**PROBLEM DETAILS:** Return each line from the entries below that contains the word "oikeuksilla", copied in full.

———

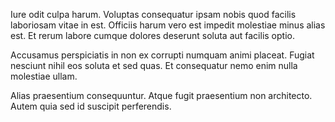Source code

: Iure odit culpa harum. Voluptas consequatur ipsam nobis quod facilis laboriosam vitae in est. Officiis harum vero est impedit molestiae minus alias est. Et rerum labore cumque dolores deserunt soluta aut facilis optio.
 Accusamus perspiciatis in non ex corrupti numquam animi placeat. Fugiat nesciunt nihil eos soluta et sed quas. Et consequatur nemo enim nulla molestiae ullam.
 Alias praesentium consequuntur. Atque fugit praesentium non architecto. Autem quia sed id suscipit perferendis.
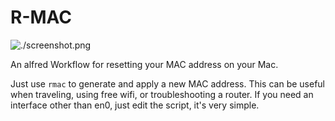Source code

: # R-MAC
![./screenshot.png](/Users/cory/Code/rmac/screenshot.png)

An alfred Workflow for resetting your MAC address on your Mac.

Just use `rmac` to generate and apply a new MAC address. This can be useful when traveling, using free wifi, or troubleshooting a router. If you need an interface other than en0, just edit the script, it's very simple.

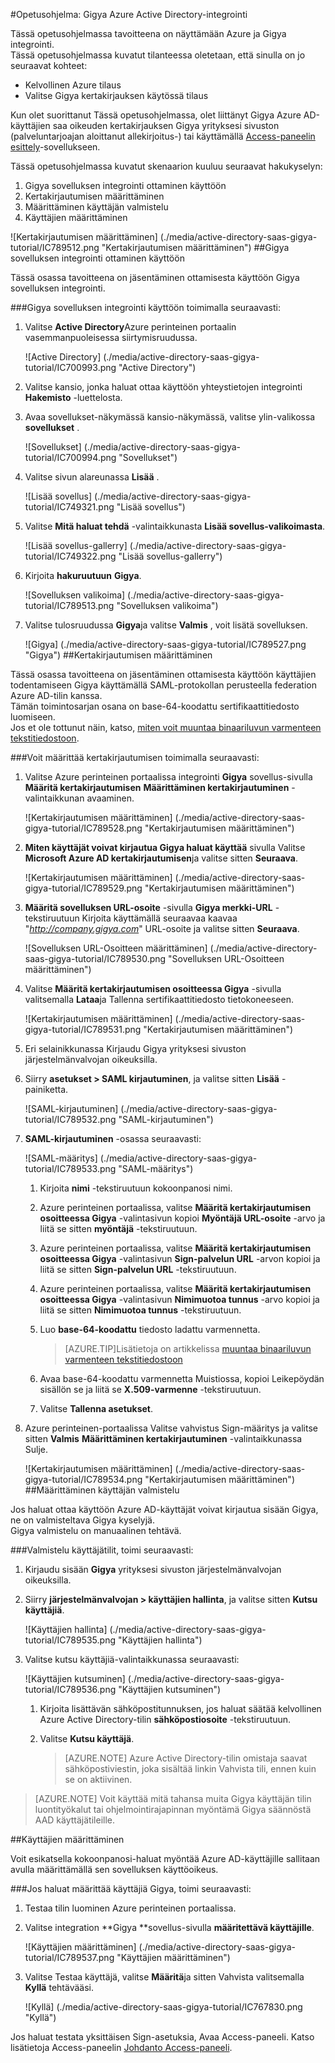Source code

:<properties 
    pageTitle="Opetusohjelma: Azure Active Directory-integrointi Gigya | Microsoft Azure" 
    description="Opettele käyttämään Gigya Azure Active Directory-hakemistosta käyttöön kertakirjautumisen, automaattinen valmistelu ja lisää!" 
    services="active-directory" 
    authors="jeevansd"  
    documentationCenter="na" 
    manager="femila"/>
<tags 
    ms.service="active-directory" 
    ms.devlang="na" 
    ms.topic="article" 
    ms.tgt_pltfrm="na" 
    ms.workload="identity" 
    ms.date="09/01/2016" 
    ms.author="jeedes" />

#<a name="tutorial-azure-active-directory-integration-with-gigya"></a>Opetusohjelma: Gigya Azure Active Directory-integrointi
  
Tässä opetusohjelmassa tavoitteena on näyttämään Azure ja Gigya integrointi.  
Tässä opetusohjelmassa kuvatut tilanteessa oletetaan, että sinulla on jo seuraavat kohteet:

-   Kelvollinen Azure tilaus
-   Valitse Gigya kertakirjauksen käytössä tilaus
  
Kun olet suorittanut Tässä opetusohjelmassa, olet liittänyt Gigya Azure AD-käyttäjien saa oikeuden kertakirjauksen Gigya yrityksesi sivuston (palveluntarjoajan aloittanut allekirjoitus-) tai käyttämällä [Access-paneelin esittely](active-directory-saas-access-panel-introduction.md)-sovellukseen.
  
Tässä opetusohjelmassa kuvatut skenaarion kuuluu seuraavat hakukyselyn:

1.  Gigya sovelluksen integrointi ottaminen käyttöön
2.  Kertakirjautumisen määrittäminen
3.  Määrittäminen käyttäjän valmistelu
4.  Käyttäjien määrittäminen

![Kertakirjautumisen määrittäminen] (./media/active-directory-saas-gigya-tutorial/IC789512.png "Kertakirjautumisen määrittäminen")
##<a name="enabling-the-application-integration-for-gigya"></a>Gigya sovelluksen integrointi ottaminen käyttöön
  
Tässä osassa tavoitteena on jäsentäminen ottamisesta käyttöön Gigya sovelluksen integrointi.

###<a name="to-enable-the-application-integration-for-gigya-perform-the-following-steps"></a>Gigya sovelluksen integrointi käyttöön toimimalla seuraavasti:

1.  Valitse **Active Directory**Azure perinteinen portaalin vasemmanpuoleisessa siirtymisruudussa.

    ![Active Directory] (./media/active-directory-saas-gigya-tutorial/IC700993.png "Active Directory")

2.  Valitse kansio, jonka haluat ottaa käyttöön yhteystietojen integrointi **Hakemisto** -luettelosta.

3.  Avaa sovellukset-näkymässä kansio-näkymässä, valitse ylin-valikossa **sovellukset** .

    ![Sovellukset] (./media/active-directory-saas-gigya-tutorial/IC700994.png "Sovellukset")

4.  Valitse sivun alareunassa **Lisää** .

    ![Lisää sovellus] (./media/active-directory-saas-gigya-tutorial/IC749321.png "Lisää sovellus")

5.  Valitse **Mitä haluat tehdä** -valintaikkunasta **Lisää sovellus-valikoimasta**.

    ![Lisää sovellus-gallerry] (./media/active-directory-saas-gigya-tutorial/IC749322.png "Lisää sovellus-gallerry")

6.  Kirjoita **hakuruutuun** **Gigya**.

    ![Sovelluksen valikoima] (./media/active-directory-saas-gigya-tutorial/IC789513.png "Sovelluksen valikoima")

7.  Valitse tulosruudussa **Gigya**ja valitse **Valmis** , voit lisätä sovelluksen.

    ![Gigya] (./media/active-directory-saas-gigya-tutorial/IC789527.png "Gigya")
##<a name="configuring-single-sign-on"></a>Kertakirjautumisen määrittäminen
  
Tässä osassa tavoitteena on jäsentäminen ottamisesta käyttöön käyttäjien todentamiseen Gigya käyttämällä SAML-protokollan perusteella federation Azure AD-tilin kanssa.  
Tämän toimintosarjan osana on base-64-koodattu sertifikaattitiedosto luomiseen.  
Jos et ole tottunut näin, katso, [miten voit muuntaa binaariluvun varmenteen tekstitiedostoon](http://youtu.be/PlgrzUZ-Y1o).

###<a name="to-configure-single-sign-on-perform-the-following-steps"></a>Voit määrittää kertakirjautumisen toimimalla seuraavasti:

1.  Valitse Azure perinteinen portaalissa integrointi **Gigya** sovellus-sivulla **Määritä kertakirjautumisen** **Määrittäminen kertakirjautuminen** -valintaikkunan avaaminen.

    ![Kertakirjautumisen määrittäminen] (./media/active-directory-saas-gigya-tutorial/IC789528.png "Kertakirjautumisen määrittäminen")

2.  **Miten käyttäjät voivat kirjautua Gigya haluat käyttää** sivulla Valitse **Microsoft Azure AD kertakirjautumisen**ja valitse sitten **Seuraava**.

    ![Kertakirjautumisen määrittäminen] (./media/active-directory-saas-gigya-tutorial/IC789529.png "Kertakirjautumisen määrittäminen")

3.  **Määritä sovelluksen URL-osoite** -sivulla **Gigya merkki-URL** -tekstiruutuun Kirjoita käyttämällä seuraavaa kaavaa "*http://company.gigya.com*" URL-osoite ja valitse sitten **Seuraava**.

    ![Sovelluksen URL-Osoitteen määrittäminen] (./media/active-directory-saas-gigya-tutorial/IC789530.png "Sovelluksen URL-Osoitteen määrittäminen")

4.  Valitse **Määritä kertakirjautumisen osoitteessa Gigya** -sivulla valitsemalla **Lataa**ja Tallenna sertifikaattitiedosto tietokoneeseen.

    ![Kertakirjautumisen määrittäminen] (./media/active-directory-saas-gigya-tutorial/IC789531.png "Kertakirjautumisen määrittäminen")

5.  Eri selainikkunassa Kirjaudu Gigya yrityksesi sivuston järjestelmänvalvojan oikeuksilla.

6.  Siirry **asetukset \> SAML kirjautuminen**, ja valitse sitten **Lisää** -painiketta.

    ![SAML-kirjautuminen] (./media/active-directory-saas-gigya-tutorial/IC789532.png "SAML-kirjautuminen")

7.  **SAML-kirjautuminen** -osassa seuraavasti:

    ![SAML-määritys] (./media/active-directory-saas-gigya-tutorial/IC789533.png "SAML-määritys")

    1.  Kirjoita **nimi** -tekstiruutuun kokoonpanosi nimi.
    2.  Azure perinteinen portaalissa, valitse **Määritä kertakirjautumisen osoitteessa Gigya** -valintasivun kopioi **Myöntäjä URL-osoite** -arvo ja liitä se sitten **myöntäjä** -tekstiruutuun.
    3.  Azure perinteinen portaalissa, valitse **Määritä kertakirjautumisen osoitteessa Gigya** -valintasivun **Sign-palvelun URL** -arvon kopioi ja liitä se sitten **Sign-palvelun URL** -tekstiruutuun.
    4.  Azure perinteinen portaalissa, valitse **Määritä kertakirjautumisen osoitteessa Gigya** -valintasivun **Nimimuotoa tunnus** -arvo kopioi ja liitä se sitten **Nimimuotoa tunnus** -tekstiruutuun.
    5.  Luo **base-64-koodattu** tiedosto ladattu varmennetta.
        
        >[AZURE.TIP]Lisätietoja on artikkelissa [muuntaa binaariluvun varmenteen tekstitiedostoon](http://youtu.be/PlgrzUZ-Y1o)

    6.  Avaa base-64-koodattu varmennetta Muistiossa, kopioi Leikepöydän sisällön se ja liitä se **X.509-varmenne** -tekstiruutuun.
    7.  Valitse **Tallenna asetukset**.

8.  Azure perinteinen-portaalissa Valitse vahvistus Sign-määritys ja valitse sitten **Valmis** **Määrittäminen kertakirjautuminen** -valintaikkunassa Sulje.

    ![Kertakirjautumisen määrittäminen] (./media/active-directory-saas-gigya-tutorial/IC789534.png "Kertakirjautumisen määrittäminen")
##<a name="configuring-user-provisioning"></a>Määrittäminen käyttäjän valmistelu
  
Jos haluat ottaa käyttöön Azure AD-käyttäjät voivat kirjautua sisään Gigya, ne on valmisteltava Gigya kyselyjä.  
Gigya valmistelu on manuaalinen tehtävä.

###<a name="to-provision-a-user-accounts-perform-the-following-steps"></a>Valmistelu käyttäjätilit, toimi seuraavasti:

1.  Kirjaudu sisään **Gigya** yrityksesi sivuston järjestelmänvalvojan oikeuksilla.

2.  Siirry **järjestelmänvalvojan \> käyttäjien hallinta**, ja valitse sitten **Kutsu käyttäjiä**.

    ![Käyttäjien hallinta] (./media/active-directory-saas-gigya-tutorial/IC789535.png "Käyttäjien hallinta")

3.  Valitse kutsu käyttäjiä-valintaikkunassa seuraavasti:

    ![Käyttäjien kutsuminen] (./media/active-directory-saas-gigya-tutorial/IC789536.png "Käyttäjien kutsuminen")

    1.  Kirjoita lisättävän sähköpostitunnuksen, jos haluat säätää kelvollinen Azure Active Directory-tilin **sähköpostiosoite** -tekstiruutuun.
    2.  Valitse **Kutsu käyttäjä**.
    
        >[AZURE.NOTE] Azure Active Directory-tilin omistaja saavat sähköpostiviestin, joka sisältää linkin Vahvista tili, ennen kuin se on aktiivinen.

>[AZURE.NOTE] Voit käyttää mitä tahansa muita Gigya käyttäjän tilin luontityökalut tai ohjelmointirajapinnan myöntämä Gigya säännöstä AAD käyttäjätileille.

##<a name="assigning-users"></a>Käyttäjien määrittäminen
  
Voit esikatsella kokoonpanosi-haluat myöntää Azure AD-käyttäjille sallitaan avulla määrittämällä sen sovelluksen käyttöoikeus.

###<a name="to-assign-users-to-gigya-perform-the-following-steps"></a>Jos haluat määrittää käyttäjiä Gigya, toimi seuraavasti:

1.  Testaa tilin luominen Azure perinteinen portaalissa.

2.  Valitse integration **Gigya **sovellus-sivulla **määritettävä käyttäjille**.

    ![Käyttäjien määrittäminen] (./media/active-directory-saas-gigya-tutorial/IC789537.png "Käyttäjien määrittäminen")

3.  Valitse Testaa käyttäjä, valitse **Määritä**ja sitten Vahvista valitsemalla **Kyllä** tehtävääsi.

    ![Kyllä] (./media/active-directory-saas-gigya-tutorial/IC767830.png "Kyllä")
  
Jos haluat testata yksittäisen Sign-asetuksia, Avaa Access-paneeli. Katso lisätietoja Access-paneelin [Johdanto Access-paneeli](active-directory-saas-access-panel-introduction.md).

———

**WRITTEN ANSWER:**
5.  Eri selainikkunassa Kirjaudu Gigya yrityksesi sivuston järjestelmänvalvojan oikeuksilla.
1.  Kirjaudu sisään **Gigya** yrityksesi sivuston järjestelmänvalvojan oikeuksilla.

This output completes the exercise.